I spoke with Dan Turner, who hosted the tournament; good guy.  He did not name a style, he just calls his karate 'American Karate' and leaves it at that.  I don't feel qualified - and I doubt you are either - to tell whether or not it is 'worthy' as a self-defense style.

As I mentioned, I am a student of a traditional Okinawan style of karate.  There is a definite lineage, distinct teachings, and one more or less knows what one is getting with this sort of training.  It's much more based on the person teaching when the training is not based on a given style or lineage; it could be good, bad, indifferent.  But then again, so are many styles of martial arts; even the style is a 'known' style with a lineage, there is no guarantee that a given instructor is up to par; or that a given student can learn what is being taught.

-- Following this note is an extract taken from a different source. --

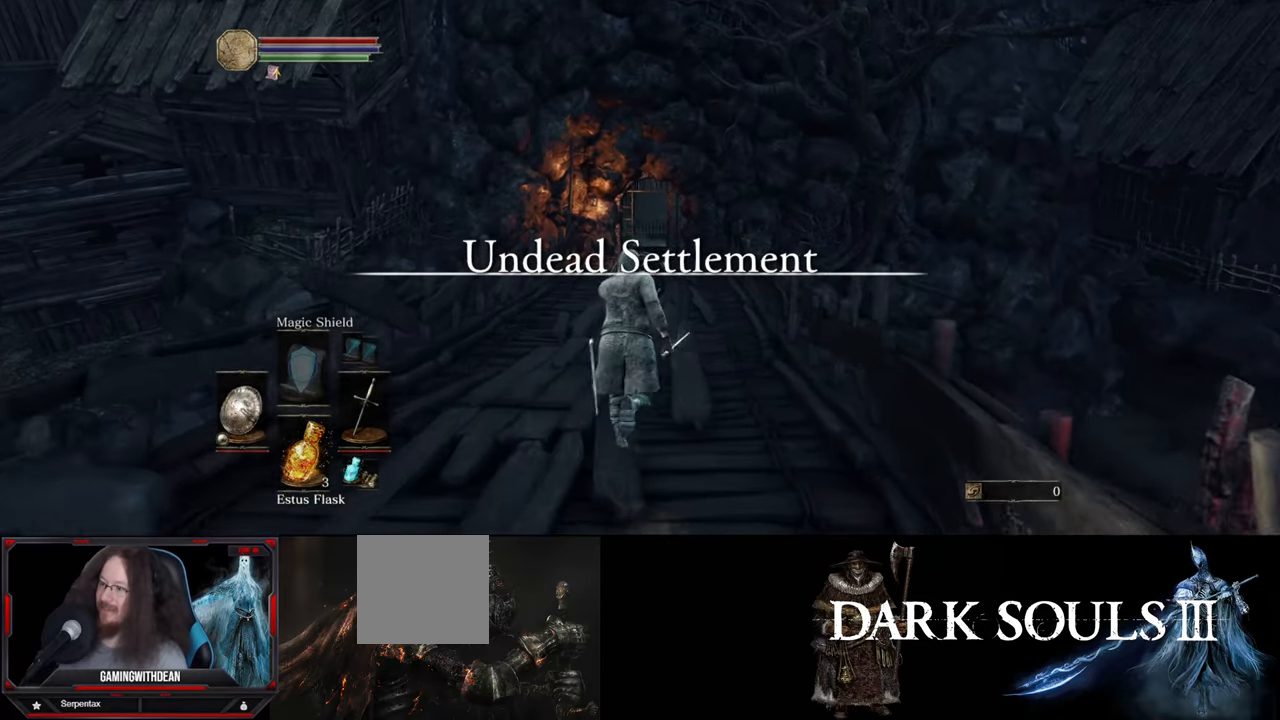
{"buttons": [], "left_stick": "up", "right_stick": "center", "events": []}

Here in the Detroit area, there are many styles taught.  Some of them are Okinawan, or Korean, or Chinese traditional type styles.  Some are clearly mixtures of other styles.  Some I have no idea whatsoever; I suspect they're more-or-less made up by their instructors.  However, it's not for me to say if they are or are not effective in teaching self-defense; I suspect the proof is in the pudding.  In my experience competing against students of these training facilities, I've learned to respect their sparring abilities.  Some say that this is not self-defense, and that's certainly true.  I can only comment, however, on what I have experienced.

My recommendation is that if a person prefers to learn a definite style, they should do that, and not waste a lot of time and energy trying to apply metrics to unknowns.


----------



## SPX (Jan 2, 2012)

Bill Mattocks said:


> I told you, this is not the place to disrespect other styles.  Please stop that.  We don't 'war' here, call out other styles, or put them down.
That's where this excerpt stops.